The View From Here

Push Back on Mandatory Minimums

Costly, draconian consequences of prosecutorial power don’t serve justice

by Olcott Thompson, OCDLA President

From the August/September/October 2018 issue of The Oregon Defense Attorney

I am infuriated by what is happening in Washington, D.C. but I am not sure what most of us can do — today — about that. The best thing to come out of DC recently is the Hammonds’ release from prison. While most people have focused only on the aftermath of the resentencing of father and son, the significance of their release is that the five-year mandatory minimum sentence the court was required to impose was overturned. Whatever any of us think about what the Hammonds did, the mandatory minimum sentence was and is the problem. In Oregon state court, we have many mandatory minimum sentences for many felony crimes because of the passage of Ballot Measure 11 (ORS 137.700).

The problem is the prosecution chooses the crime charged. The prosecutor’s ability to charge a crime that carries a mandatory minimum sentence upon conviction gives the prosecutor more power than anyone else, including the judge. Upon a conviction, a judge is bound to impose the mandatory minimum sentence in most cases. The judge rarely has discretion to do otherwise. Thus defendants faced with a choice between going to trial and being convicted and sentenced to a mandatory minimum sentence versus pleading guilty to a non-mandatory minimum crime — even with imposition of a heavy sentence — will choose the latter because of the risk. Mandatory minimum sentences are massive hammers that force people to take plea deals they shouldn’t to minimize time in prison.

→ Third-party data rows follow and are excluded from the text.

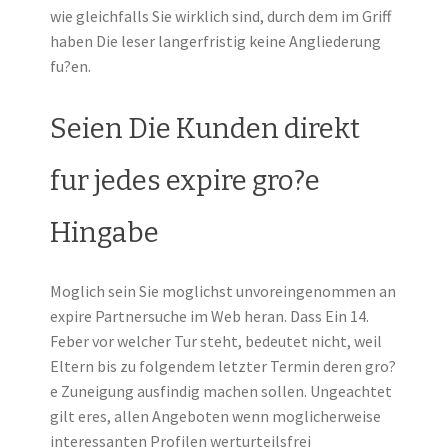
wie gleichfalls Sie wirklich sind, durch dem im Griff
haben Die leser langerfristig keine Angliederung
fu?en.
Seien Die Kunden direkt
fur jedes expire gro?e
Hingabe
Moglich sein Sie moglichst unvoreingenommen an
expire Partnersuche im Web heran. Dass Ein 14.
Feber vor welcher Tur steht, bedeutet nicht, weil
Eltern bis zu folgendem letzter Termin deren gro?
e Zuneigung ausfindig machen sollen. Ungeachtet
gilt eres, allen Angeboten wenn moglicherweise
interessanten Profilen werturteilsfrei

My head hurts from banging it against the wall about mandatory minimum crimes and the prosecutors who think sentences should start at five to six years for everything and at least twice that time for any sex crime. The defendant and who she is does not matter, just the minimum sentences that can be imposed depending on what charges the prosecutor decided to get the grand jury to issue.

So what do we do about mandatory minimums?
It appears many of the people currently running the federal government are business people looking for short-term gain, no matter the long-term consequences. After all, they will not be around to deal with the consequences. This at least in part explains why immigrants are unwanted: they allegedly take current jobs from people (who are not interested in the job) and it costs money to help them be part of American society and to educate their children. That is a short-term cost. But long-term immigrants are what has made America great. The current president’s grandparents were immigrants. This short-term view also explains the administration’s stances on current environmental issues. Grab money now from land, air, and water rather than taking care of them so they can sustainably provide resources for generations to come.

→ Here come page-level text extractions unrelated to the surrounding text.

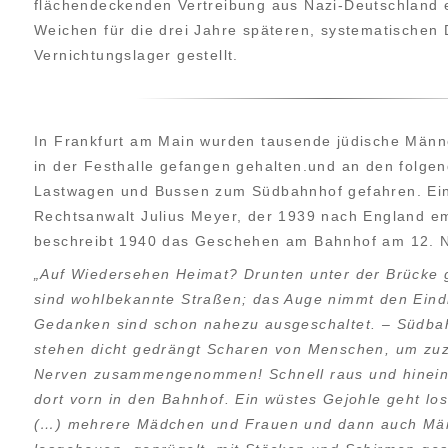
flächendeckenden Vertreibung aus Nazi-Deutschland 
Weichen für die drei Jahre späteren, systematischen 
Vernichtungs­lager gestellt.
In Frankfurt am Main wurden tausende jüdische Männe
in der Festhalle gefangen gehalten.und an den folge
Lastwagen und Bussen zum Südbahnhof gefahren. Ein
Rechts­anwalt Julius Meyer, der 1939 nach England em
beschreibt 1940 das Geschehen am Bahnhof am 12. 
„Auf Wiedersehen Heimat? Drunten unter der Brücke g
sind wohl­bekannte Straßen; das Auge nimmt den Eindr
Gedanken sind schon nahezu ausgeschaltet. – Südba
stehen dicht gedrängt Scharen von Menschen, um zu
Nerven zusammengenommen! Schnell raus und hinein
dort vorn in den Bahnhof. Ein wüstes Gejohle geht lo
(…) mehrere Mädchen und Frauen und dann auch Mä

What does this have to do with criminal defense?
While we must look at what happens to our clients short term, e.g., finding the best resolution we can negotiate for a defendant, we must also look at what will help the client in the long run. No defense lawyer wants to set up a client for failure. No one really wants repeat clients. It is better to have our clients succeed and never need us to defend them again than to have them come back with more charges.
The same is true with the system as a whole. We always need to keep an eye on both the short term and the long term. Short term: preserve issues for appeal, think of new ways to challenge injustices, make sure the record is complete, lay grounds in the courts and legislature for change. We must continue daily to push against wrongheaded prosecutions and sentences.

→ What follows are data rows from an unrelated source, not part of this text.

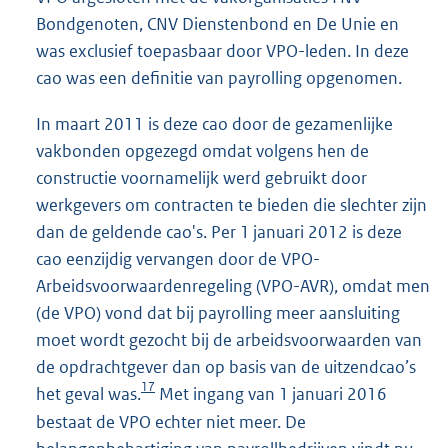
Bondgenoten, CNV Dienstenbond en De Unie en
was exclusief toepasbaar door VPO-leden. In deze
cao was een definitie van payrolling opgenomen.
In maart 2011 is deze cao door de gezamenlijke
vakbonden opgezegd omdat volgens hen de
constructie voornamelijk werd gebruikt door
werkgevers om contracten te bieden die slechter zijn
dan de geldende cao's. Per 1 januari 2012 is deze
cao eenzijdig vervangen door de VPO-
Arbeidsvoorwaardenregeling (VPO-AVR), omdat men
(de VPO) vond dat bij payrolling meer aansluiting
moet wordt gezocht bij de arbeidsvoorwaarden van
de opdrachtgever dan op basis van de uitzendcao’s
17
het geval was.
Met ingang van 1 januari 2016
bestaat de VPO echter niet meer. De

Long term, we need to continue to point out why mandatory minimum sentences are wrong: that when sentencing someone, a judge should have discretion to fashion a sentence that fits the person and what he did. We need to continue to point out that many people sentenced under Ballot Measure 11 could essentially receive the same sentence under sentencing guidelines — something the sentencing judge is in the best position to decide.

The biggest problem with mandatory minimum sentences in Oregon is that prosecutors and the public are now so used to them they think the sentences are reasonable minimum sentences, just a starting point. They think a judge should be able to exceed those sentences, while we know that in many cases the minimum sentence is also the maximum sentence.

So what do we do? We look at the long run. We continue to educate the public, legislators, and judges in particular, of the high cost of imposing these sentences. Remember, most judges and prosecutors never practiced before Ballot Measure 11 sentences existed. We must remind everyone of the “collateral” consequences: destroyed families due to the loss of a parent, the high cost annually of incarceration, the cost of the state having to support the single-parent family, etc. Fortunately, Oregon legislators have been listening and have created some alternative sentencing provisions. Even at the federal level there is recognition that there are problems with minimum sentences and disparities in how those sentences are imposed.

We need to continue to educate everyone. Education will take time, but more and more people are listening. It took 30 years to open up the grand jury charging process. Hopefully it will take less than 30 years to reform sentencing.
Keep the faith. Minimum sentences are minimums only because that is how they are labeled. They really are draconian sentences that cost the state as a whole far more than any sentence should. Minimum sentences result in warehousing people just to punish them. Keep pushing back and one day they will fall.

Meanwhile, come to seminars to learn how to push back. OCDLA has at least one seminar a month September through January. Come to one, two or all. The coast in September is one of the best times to be there, Hawaii in November is great, and what is better than the Benson in December? Hope to see you at one.

And don’t forget to vote in the November election!